Sinister Realm - The crystal eye 3/5

Reviewed: 9-1-11


1. Winds of vengeance
2. Tormentor (Deliver us)
3. With swords held high
4. The crystal eye
5. Signal the earth
6. Shroud of misery
7. Battle for the Sinister Realm
8. The tower is burning

Allentown's own shroud of turgid, yet torpid misery and ruination - Sinister Realm - brought down the final nylon curtain with their beleaguered, orotund anthems of impending doom, when they corniced us with copious amounts of gloomy ambience on their debut, nigh 2 year ago.

Their profane omens troubled even the most feral of those seeking penance, and eternal solitude. Their haunting, black mass hysterical chords descried vain hope for those lost souls holding a waning candle in the void of darkness. Now with swords held high, as we gaze into 'The crystal eye', these souls seekers rent the veil of disguise and aim for a more traditional path down the sheltered, brick road; seeking the dark cloud's vanilla lining.

For this, their sophomore release for Shadow Kingdom Records, bands like Warlord, Manilla Road, Omen, Jag Panzer, Liege Lord, and their ilk of inhuman binding influence have seeped into the pores of the pallid.

New guitarist John Risko and drummer Chris Metzger have been added to the fold creating a more solid songwriting companionship with accomplished musicians John Kantner and John Shamus Gaffney still providing the backdrop of tears and torment. Viscid vocalist Alex Kristof chooses to not resonate with his capable falsetto, but maintains his somber articulations and acrid tone; similar to Mark "The Shark" Shelton or John Falzone of Steel Assassin.

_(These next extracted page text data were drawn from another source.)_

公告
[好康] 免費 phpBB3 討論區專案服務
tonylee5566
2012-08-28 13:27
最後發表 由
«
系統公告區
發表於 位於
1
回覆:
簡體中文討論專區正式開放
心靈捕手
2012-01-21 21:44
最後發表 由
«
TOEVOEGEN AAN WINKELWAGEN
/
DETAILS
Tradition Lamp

"Winds of vengeance" is a great opener and a solid rocker in the classic Mercyful fate meets Oz zeal. Fans of In Solitude, Noctum, Portrait, (now all signed to Metal Blade), or other acts like A Tortured Soul, Argus, and November's Doom will appreciate this heavy vibe, with upbeat potential, yet ultimate pending despair. The grandiose closer "The tower is burning" builds with a mammoth wall of frustration, that following another piquant, melodious instrumental is an befitting way to end this sojourn of slaying delight held by the helm of the sinister.

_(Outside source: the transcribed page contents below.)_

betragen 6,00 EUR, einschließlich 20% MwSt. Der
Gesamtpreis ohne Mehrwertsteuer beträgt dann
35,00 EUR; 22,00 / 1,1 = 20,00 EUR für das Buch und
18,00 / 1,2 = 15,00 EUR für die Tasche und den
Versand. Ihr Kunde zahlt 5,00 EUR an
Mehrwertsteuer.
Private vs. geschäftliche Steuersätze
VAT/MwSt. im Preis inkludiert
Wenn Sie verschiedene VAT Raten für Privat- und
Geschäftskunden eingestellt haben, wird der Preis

One picayune point, is that 8 songs in just not enough for this CD. Sure you have the majestic battle roar of "With swords held high", and the bewitching fright night sting of "Shroud of misery"; which offset the title track and stellar mastered malice rush of "Signal the earth"; however, on their debut their were 9 lethal cuts, and all of them showed promise.

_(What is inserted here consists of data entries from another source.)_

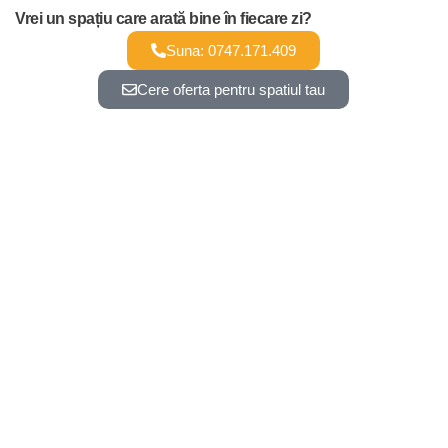
Vrei un spațiu care arată bine în fiecare zi?
Suna: 0747.171.409
Cere oferta pentru spatiul tau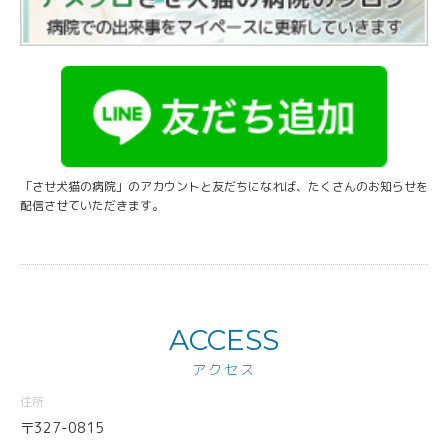
「させ犬猫の病院」のアカウントと友だちになれば、たくさんのお知らせを
配信させていただきます。
ACCESS
アクセス
住所
〒327-0815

Songs like "Machine god" and "Mongol horde" delved more into the beast that is Priest. A vicious cut like "March of the damned" balanced perfect on the sling blade of terror and defiance. Why would these overlords of torture want to obfuscate their fan base, when they can macerate us with more meaty, juicy, and esculent affirmations?

Altogether, with 2 CDs, minus 2 well-written instrumentals, we have a total of only 15 songs, which is not too bad for a band only in existence less than half a decade. By comparison, this CD is on even keel with the debut, and is still a worthy follow-up of bare bones, no nonsense, traditional metal.

Here is hoping that on the next journey into imagination, these dream weavers mold more memorable songs, return replete with more of those impressive solos, and endeavour to create more thrumming salmagundi in an age of mawkish and merciless ersatz and an indecorous lack of spontaneity.